> **PROBLEM DESCRIPTION**
Would you write out the entries that follow word for word, omitting any images?

> **Dataset entries**
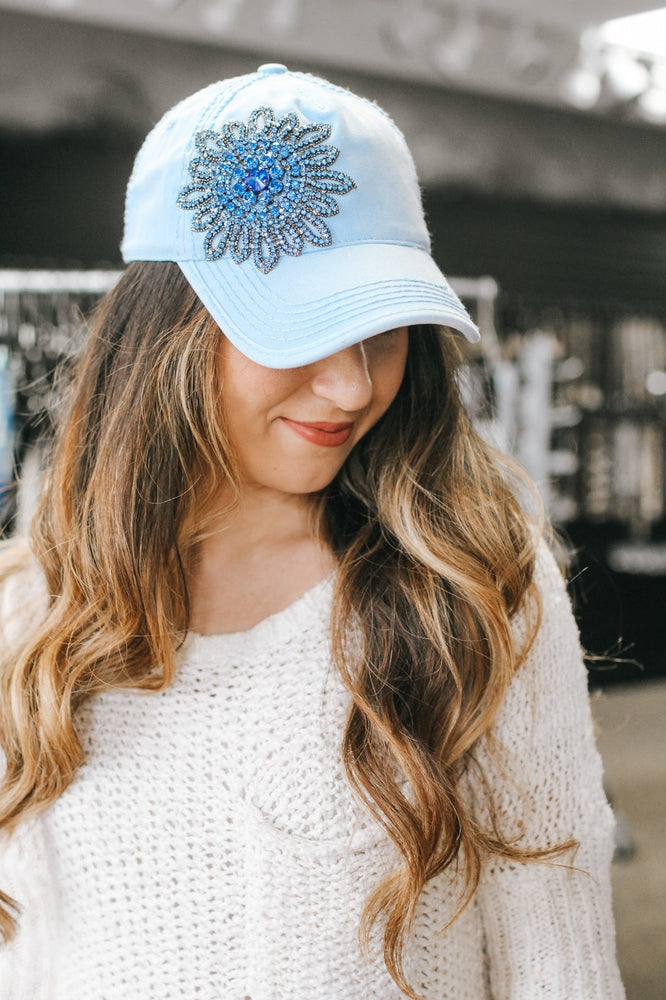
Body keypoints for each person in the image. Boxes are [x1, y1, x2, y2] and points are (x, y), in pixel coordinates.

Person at [0, 64, 624, 1000]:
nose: (353, 386)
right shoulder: (33, 610)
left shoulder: (467, 584)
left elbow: (558, 958)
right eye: (299, 327)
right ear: (170, 329)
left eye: (384, 328)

> **YOUR SOLUTION**
Body keypoints for each person in the image. Boxes are [x1, y1, x2, y2] and points are (x, y), in pixel coordinates.

Person at [0, 64, 624, 1000]:
nose: (353, 386)
right shoulder: (33, 610)
left shoulder: (467, 584)
left elbow: (558, 958)
right eye: (299, 327)
right ear: (170, 329)
left eye: (384, 328)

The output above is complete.